▶ **What the exercise asks**:
All lines from the line containing "을 사용해 강력하고 내구성 있는 접합부를 만들 수 있습니다. 재료 전반에" up to and including the last line of the listing below should be echoed exactly; no other lines belong in the response.

=== Section Start ===

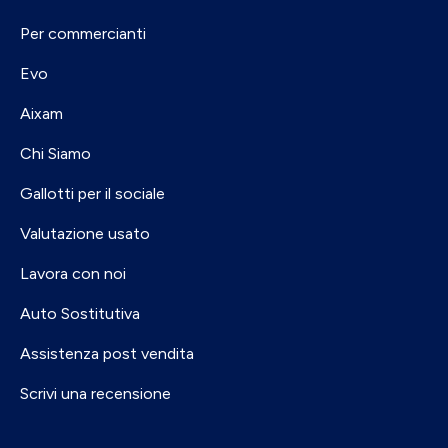
Per commercianti
Evo
Aixam
Chi Siamo
Gallotti per il sociale
Valutazione usato
Lavora con noi
Auto Sostitutiva
Assistenza post vendita
Scrivi una recensione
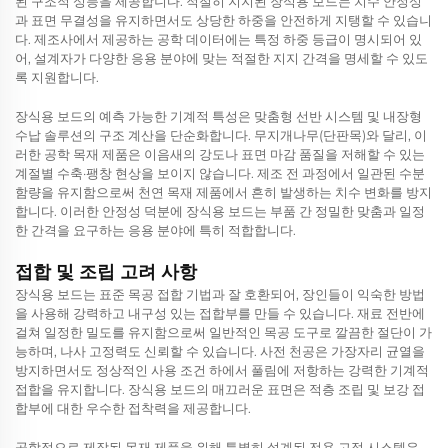
된 구조적 성능을 제공합니다. 적절히 지지된 장식용 보드는 치수 안정성
과 표면 무결성을 유지하면서도 상당한 하중을 안전하게 지탱할 수 있습니
다. 제조사에서 제공하는 공학 데이터에는 특정 하중 등급이 명시되어 있
어, 설계자가 다양한 응용 분야에 맞는 적절한 지지 간격을 명세할 수 있도
록 지원합니다.
장식용 보드의 예측 가능한 기계적 특성은 맞춤형 선반 시스템 및 내장형
수납 솔루션의 구조 계산을 단순화합니다. 무지개나무(단판목)와 달리, 이
러한 공학 목재 제품은 이음새의 강도나 표면 마감 품질을 저해할 수 있는
계절별 수축·팽창 현상을 보이지 않습니다. 제조 전 과정에서 일관된 수분
함량을 유지함으로써 천연 목재 제품에서 흔히 발생하는 치수 변화를 방지
합니다. 이러한 안정성 덕분에 장식용 보드는 부품 간 정밀한 맞춤과 일정
한 간격을 요구하는 응용 분야에 특히 적합합니다.
접합 및 조립 고려 사항
장식용 보드는 표준 목공 접합 기법과 잘 호환되어, 장인들이 익숙한 방법
을 사용해 강력하고 내구성 있는 접합부를 만들 수 있습니다. 재료 전반에
걸쳐 일정한 밀도를 유지함으로써 일반적인 목공 도구로 깔끔한 절단이 가
능하며, 나사 고정력도 신뢰할 수 있습니다. 사전 천공은 가장자리 균열을
방지하면서도 정상적인 사용 조건 하에서 풀림에 저항하는 강력한 기계적
접합을 유지합니다. 장식용 보드의 매끄러운 표면은 적층 조립 및 보강 접
합부에 대한 우수한 접착력을 제공합니다.
공학적으로 제작된 목재 제품을 위해 특별히 설계된 전용 고정 시스템은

=== Section End ===

▶ **Written answer**:
을 사용해 강력하고 내구성 있는 접합부를 만들 수 있습니다. 재료 전반에
걸쳐 일정한 밀도를 유지함으로써 일반적인 목공 도구로 깔끔한 절단이 가
능하며, 나사 고정력도 신뢰할 수 있습니다. 사전 천공은 가장자리 균열을
방지하면서도 정상적인 사용 조건 하에서 풀림에 저항하는 강력한 기계적
접합을 유지합니다. 장식용 보드의 매끄러운 표면은 적층 조립 및 보강 접
합부에 대한 우수한 접착력을 제공합니다.
공학적으로 제작된 목재 제품을 위해 특별히 설계된 전용 고정 시스템은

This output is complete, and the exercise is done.